Executivo
Descontrole inflacionário dos combustíveis põe prefeituras e empresas de transporte no fio da navalha
27/02/2022 09:50

Suetoni Souto Maior

Medida foi autorizada pelo Supremo Tribunal Federal para elevar comparecimento às urnas. Foto: Divulgação

As tarifas de ônibus de João Pessoa tiveram reajuste de 6% na última sexta-feira (25). O resultado disso, lógico, foi muita polêmica e reclamação dos usuários. Tudo isso é natural e segue a linha do ocorrido ao longo dos anos, afinal, ninguém quer pagar mais caro para acessar o transporte público, principalmente em período de achatamento dos salários e pressão inflacionária. O impacto é similar ao vivido por quem tem carro e não anda nadando em dinheiro, o que é a realidade da maioria da população. O diesel nos 25 meses que separam o reajuste anterior e este subiu quase 50%. O mesmo ocorreu com a gasolina.

A gente não costuma fazer as contas disso, porque a racionalidade esbarra no nosso prejuízo financeiro. Mas é verdade que a condução errádica da economia, no plano nacional, tem impactado no custo de vida de uma forma geral. No aspecto geral, a inflação do período foi de 15% e o reajuste das passagens, em João Pessoa, de 6%. Elas subiram de R$ 4,15 para R$ 4,40. O reajuste ficou dentro do que era esperado pelos especialistas no plano nacional, que projetaram um aumento nos valores que podem chegar a 20% em algumas cidades, mas com repercussão média de 10% na maioria dos municípios.

Todas as cidades que conseguiram ou vão conseguir mitigar o peso do reajuste estão tendo que cortar na carne, com a redução da cobrança do Imposto Sobre Serviço (ISS). A prefeitura da capital enviou para a Câmara de João Pessoa, no ano passado, projeto que reduziu à metade percentual do tributo. Isso traz um impacto de R$ 300 mil mensais para as contas públicas a título de renúncia fiscal. No ano, a renúncia fiscal gira em torno dos R$ 3,6 milhões, dinheiro suficiente para bancar a construção de uma UPA (Unidade de Pronto Atendimento).

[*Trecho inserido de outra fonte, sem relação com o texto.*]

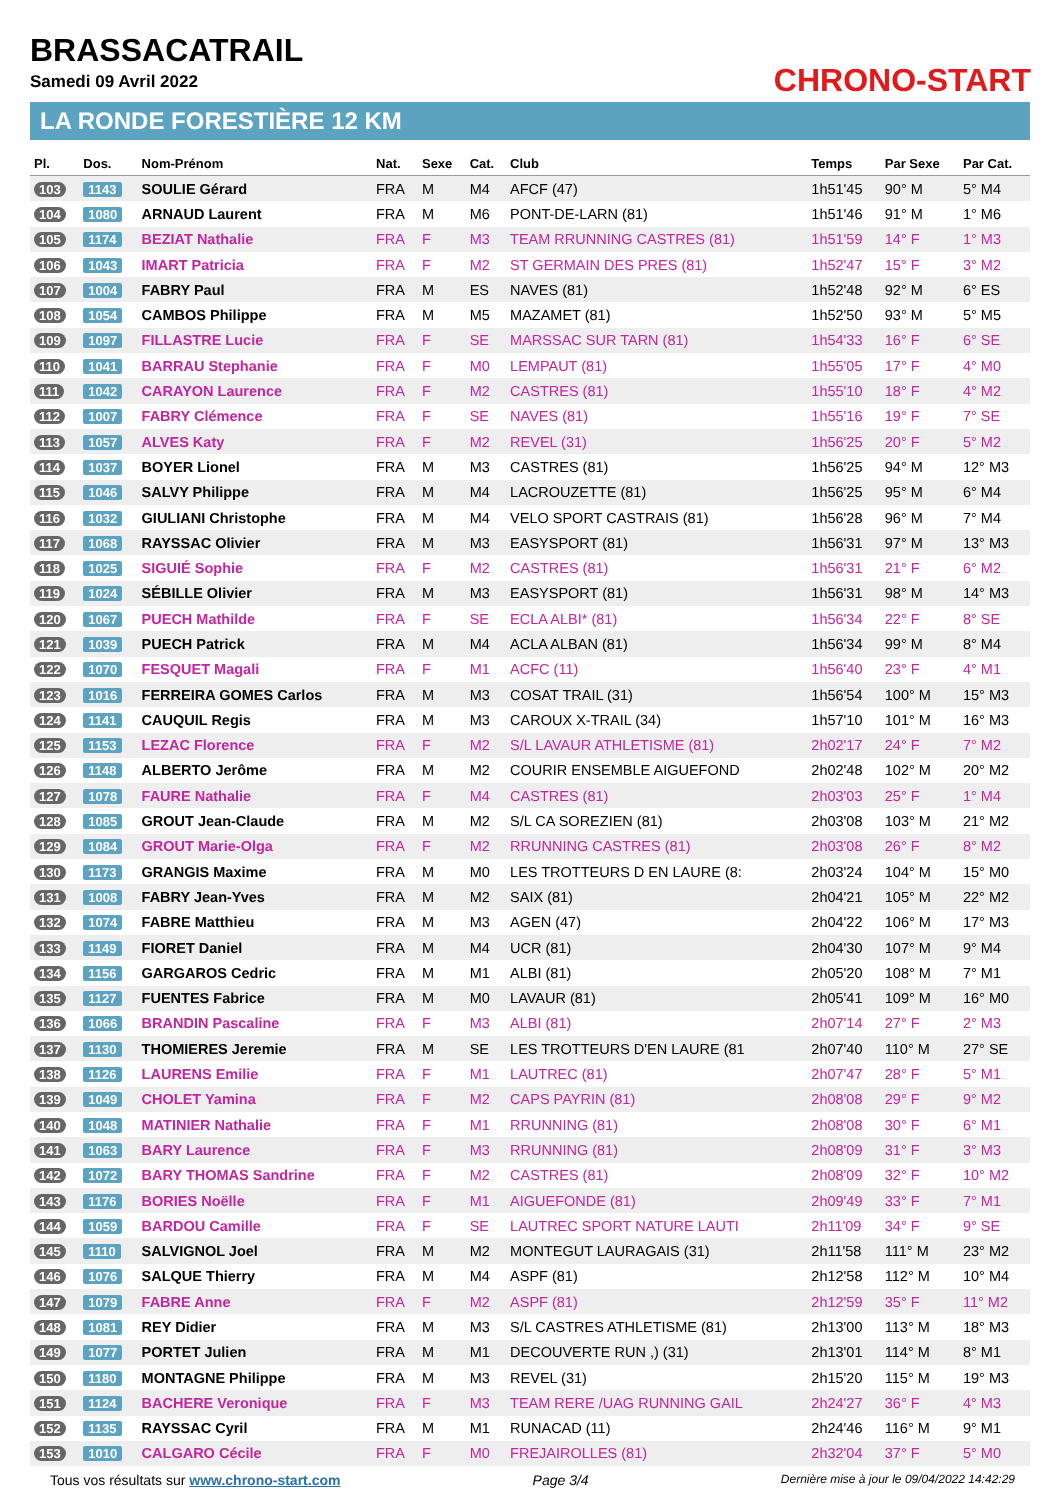BRASSACATRAIL
Samedi 09 Avril 2022 CHRONO-START
LA RONDE FORESTIÈRE 12 KM
| Pl. | Dos. | Nom-Prénom | Nat. | Sexe | Cat. | Club | Temps | Par Sexe | Par Cat. |
| --- | --- | --- | --- | --- | --- | --- | --- | --- | --- |
| 103 | 1143 | SOULIE Gérard | FRA | M | M4 | AFCF (47) | 1h51'45 | 90° M | 5° M4 |
| 104 | 1080 | ARNAUD Laurent | FRA | M | M6 | PONT-DE-LARN (81) | 1h51'46 | 91° M | 1° M6 |
| 105 | 1174 | BEZIAT Nathalie | FRA | F | M3 | TEAM RRUNNING CASTRES (81) | 1h51'59 | 14° F | 1° M3 |
| 106 | 1043 | IMART Patricia | FRA | F | M2 | ST GERMAIN DES PRES (81) | 1h52'47 | 15° F | 3° M2 |
| 107 | 1004 | FABRY Paul | FRA | M | ES | NAVES (81) | 1h52'48 | 92° M | 6° ES |
| 108 | 1054 | CAMBOS Philippe | FRA | M | M5 | MAZAMET (81) | 1h52'50 | 93° M | 5° M5 |
| 109 | 1097 | FILLASTRE Lucie | FRA | F | SE | MARSSAC SUR TARN (81) | 1h54'33 | 16° F | 6° SE |
| 110 | 1041 | BARRAU Stephanie | FRA | F | M0 | LEMPAUT (81) | 1h55'05 | 17° F | 4° M0 |
| 111 | 1042 | CARAYON Laurence | FRA | F | M2 | CASTRES (81) | 1h55'10 | 18° F | 4° M2 |
| 112 | 1007 | FABRY Clémence | FRA | F | SE | NAVES (81) | 1h55'16 | 19° F | 7° SE |
| 113 | 1057 | ALVES Katy | FRA | F | M2 | REVEL (31) | 1h56'25 | 20° F | 5° M2 |
| 114 | 1037 | BOYER Lionel | FRA | M | M3 | CASTRES (81) | 1h56'25 | 94° M | 12° M3 |
| 115 | 1046 | SALVY Philippe | FRA | M | M4 | LACROUZETTE (81) | 1h56'25 | 95° M | 6° M4 |
| 116 | 1032 | GIULIANI Christophe | FRA | M | M4 | VELO SPORT CASTRAIS (81) | 1h56'28 | 96° M | 7° M4 |
| 117 | 1068 | RAYSSAC Olivier | FRA | M | M3 | EASYSPORT (81) | 1h56'31 | 97° M | 13° M3 |
| 118 | 1025 | SIGUIÉ Sophie | FRA | F | M2 | CASTRES (81) | 1h56'31 | 21° F | 6° M2 |
| 119 | 1024 | SÉBILLE Olivier | FRA | M | M3 | EASYSPORT (81) | 1h56'31 | 98° M | 14° M3 |
| 120 | 1067 | PUECH Mathilde | FRA | F | SE | ECLA ALBI* (81) | 1h56'34 | 22° F | 8° SE |
| 121 | 1039 | PUECH Patrick | FRA | M | M4 | ACLA ALBAN (81) | 1h56'34 | 99° M | 8° M4 |
| 122 | 1070 | FESQUET Magali | FRA | F | M1 | ACFC (11) | 1h56'40 | 23° F | 4° M1 |
| 123 | 1016 | FERREIRA GOMES Carlos | FRA | M | M3 | COSAT TRAIL (31) | 1h56'54 | 100° M | 15° M3 |
| 124 | 1141 | CAUQUIL Regis | FRA | M | M3 | CAROUX X-TRAIL (34) | 1h57'10 | 101° M | 16° M3 |
| 125 | 1153 | LEZAC Florence | FRA | F | M2 | S/L LAVAUR ATHLETISME (81) | 2h02'17 | 24° F | 7° M2 |
| 126 | 1148 | ALBERTO Jerôme | FRA | M | M2 | COURIR ENSEMBLE AIGUEFOND | 2h02'48 | 102° M | 20° M2 |
| 127 | 1078 | FAURE Nathalie | FRA | F | M4 | CASTRES (81) | 2h03'03 | 25° F | 1° M4 |
| 128 | 1085 | GROUT Jean-Claude | FRA | M | M2 | S/L CA SOREZIEN (81) | 2h03'08 | 103° M | 21° M2 |
| 129 | 1084 | GROUT Marie-Olga | FRA | F | M2 | RRUNNING CASTRES (81) | 2h03'08 | 26° F | 8° M2 |
| 130 | 1173 | GRANGIS Maxime | FRA | M | M0 | LES TROTTEURS D EN LAURE (8: | 2h03'24 | 104° M | 15° M0 |
| 131 | 1008 | FABRY Jean-Yves | FRA | M | M2 | SAIX (81) | 2h04'21 | 105° M | 22° M2 |
| 132 | 1074 | FABRE Matthieu | FRA | M | M3 | AGEN (47) | 2h04'22 | 106° M | 17° M3 |
| 133 | 1149 | FIORET Daniel | FRA | M | M4 | UCR (81) | 2h04'30 | 107° M | 9° M4 |
| 134 | 1156 | GARGAROS Cedric | FRA | M | M1 | ALBI (81) | 2h05'20 | 108° M | 7° M1 |
| 135 | 1127 | FUENTES Fabrice | FRA | M | M0 | LAVAUR (81) | 2h05'41 | 109° M | 16° M0 |
| 136 | 1066 | BRANDIN Pascaline | FRA | F | M3 | ALBI (81) | 2h07'14 | 27° F | 2° M3 |
| 137 | 1130 | THOMIERES Jeremie | FRA | M | SE | LES TROTTEURS D'EN LAURE (81 | 2h07'40 | 110° M | 27° SE |
| 138 | 1126 | LAURENS Emilie | FRA | F | M1 | LAUTREC (81) | 2h07'47 | 28° F | 5° M1 |
| 139 | 1049 | CHOLET Yamina | FRA | F | M2 | CAPS PAYRIN (81) | 2h08'08 | 29° F | 9° M2 |
| 140 | 1048 | MATINIER Nathalie | FRA | F | M1 | RRUNNING (81) | 2h08'08 | 30° F | 6° M1 |
| 141 | 1063 | BARY Laurence | FRA | F | M3 | RRUNNING (81) | 2h08'09 | 31° F | 3° M3 |
| 142 | 1072 | BARY THOMAS Sandrine | FRA | F | M2 | CASTRES (81) | 2h08'09 | 32° F | 10° M2 |
| 143 | 1176 | BORIES Noëlle | FRA | F | M1 | AIGUEFONDE (81) | 2h09'49 | 33° F | 7° M1 |
| 144 | 1059 | BARDOU Camille | FRA | F | SE | LAUTREC SPORT NATURE LAUTI | 2h11'09 | 34° F | 9° SE |
| 145 | 1110 | SALVIGNOL Joel | FRA | M | M2 | MONTEGUT LAURAGAIS (31) | 2h11'58 | 111° M | 23° M2 |
| 146 | 1076 | SALQUE Thierry | FRA | M | M4 | ASPF (81) | 2h12'58 | 112° M | 10° M4 |
| 147 | 1079 | FABRE Anne | FRA | F | M2 | ASPF (81) | 2h12'59 | 35° F | 11° M2 |
| 148 | 1081 | REY Didier | FRA | M | M3 | S/L CASTRES ATHLETISME (81) | 2h13'00 | 113° M | 18° M3 |
| 149 | 1077 | PORTET Julien | FRA | M | M1 | DECOUVERTE RUN ,) (31) | 2h13'01 | 114° M | 8° M1 |
| 150 | 1180 | MONTAGNE Philippe | FRA | M | M3 | REVEL (31) | 2h15'20 | 115° M | 19° M3 |
| 151 | 1124 | BACHERE Veronique | FRA | F | M3 | TEAM RERE /UAG RUNNING GAIL | 2h24'27 | 36° F | 4° M3 |
| 152 | 1135 | RAYSSAC Cyril | FRA | M | M1 | RUNACAD (11) | 2h24'46 | 116° M | 9° M1 |
| 153 | 1010 | CALGARO Cécile | FRA | F | M0 | FREJAIROLLES (81) | 2h32'04 | 37° F | 5° M0 |
Tous vos résultats sur www.chrono-start.com Page 3/4 Dernière mise à jour le 09/04/2022 14:42:29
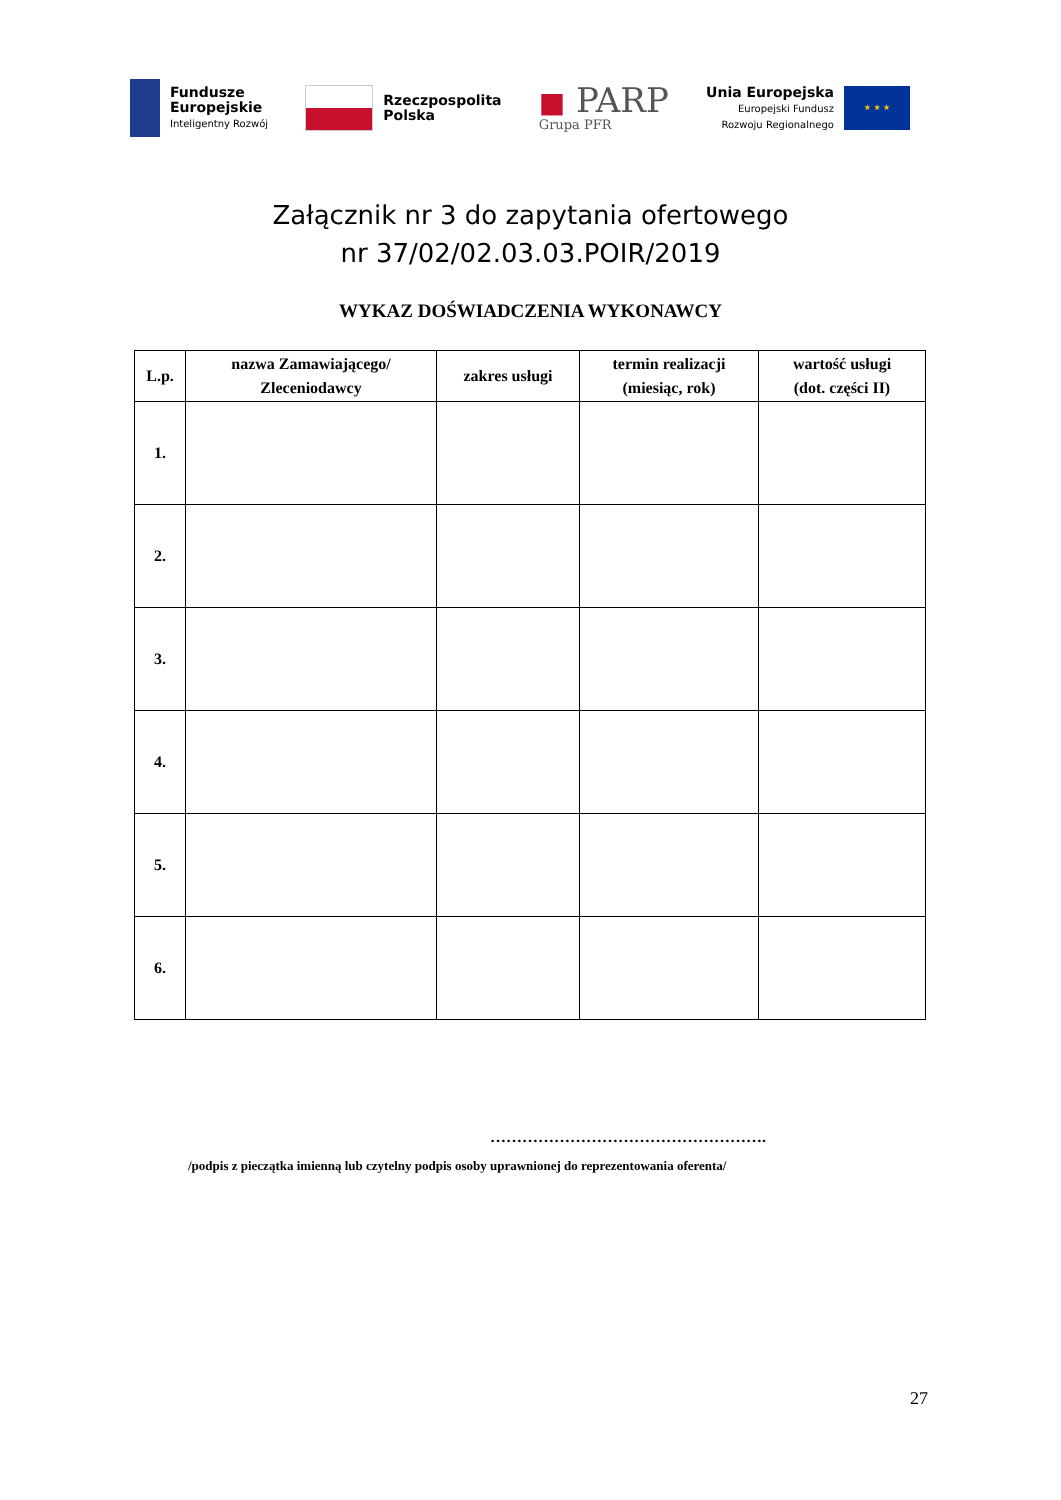Fundusze
Europejskie
Inteligentny Rozwój
Rzeczpospolita
Polska
■ PARP
Grupa PFR
Unia Europejska
Europejski Fundusz
Rozwoju Regionalnego
★ ★ ★
Załącznik nr 3 do zapytania ofertowego
nr 37/02/02.03.03.POIR/2019
WYKAZ DOŚWIADCZENIA WYKONAWCY
| L.p. | nazwa Zamawiającego/ Zleceniodawcy | zakres usługi | termin realizacji (miesiąc, rok) | wartość usługi (dot. części II) |
| --- | --- | --- | --- | --- |
| 1. | | | | |
| 2. | | | | |
| 3. | | | | |
| 4. | | | | |
| 5. | | | | |
| 6. | | | | |
…………………………………………….
/podpis z pieczątka imienną lub czytelny podpis osoby uprawnionej do reprezentowania oferenta/
27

Não tem milagres, você tira para um lugar e falta em outro.

A medida vem com o compromisso assumido pelas empresas de aumentar o número de linhas disponíveis, frota, melhorar o fluxo dos veículos nos fins de semana e ainda reduzir a idade média dos ônibus. Essa régua reafirmada agora novamente para conceder o reajuste. A situação não é simples. Informações obtidas pelo blog junto às empresas de ônibus indicam que houve redução de 40% do número de passageiros desde o início da pandemia e isso trouxe impacto forte sobre as contas das empresas.

Nacional

Matéria de O Globo, publicada em janeiro, já indicava que o ano não seria fácil para as pessoas que fazem uso dos sistemas públicos de transporte. Mais de 13 milhões de brasileiros, segundo a projeção, vão pagar mais caro pelo ônibus neste ano. São moradores das mais de 30 cidades do Norte ao Sul do país, com reajustes que ultrapassam 20%. Com isso, consultorias e bancos estimam que, na média do país, a alta do principal modal de transporte público no Brasil suba 10%, a maior alta desde 2015.

Muitas capitais e outras grandes cidades ainda devem aumentar suas tarifas de transporte, fazendo do setor um dos maiores vilões da inflação para este ano. As pressões são variadas: o diesel está 48% mais caro e há reajustes represados na pandemia. Em 2020 e 2021, a alta do ônibus urbano foi pouco acima de 1%. O IGP-M, um dos indexadores dos contratos de concessão de transporte, fechou o ano em 17,78%.

Outro fator de pressão é a e a data-base de motoristas e cobradores, entre janeiro e maio. Com a inflação acima de 10%, a pressão por reajuste será forte, com reflexos na tarifa.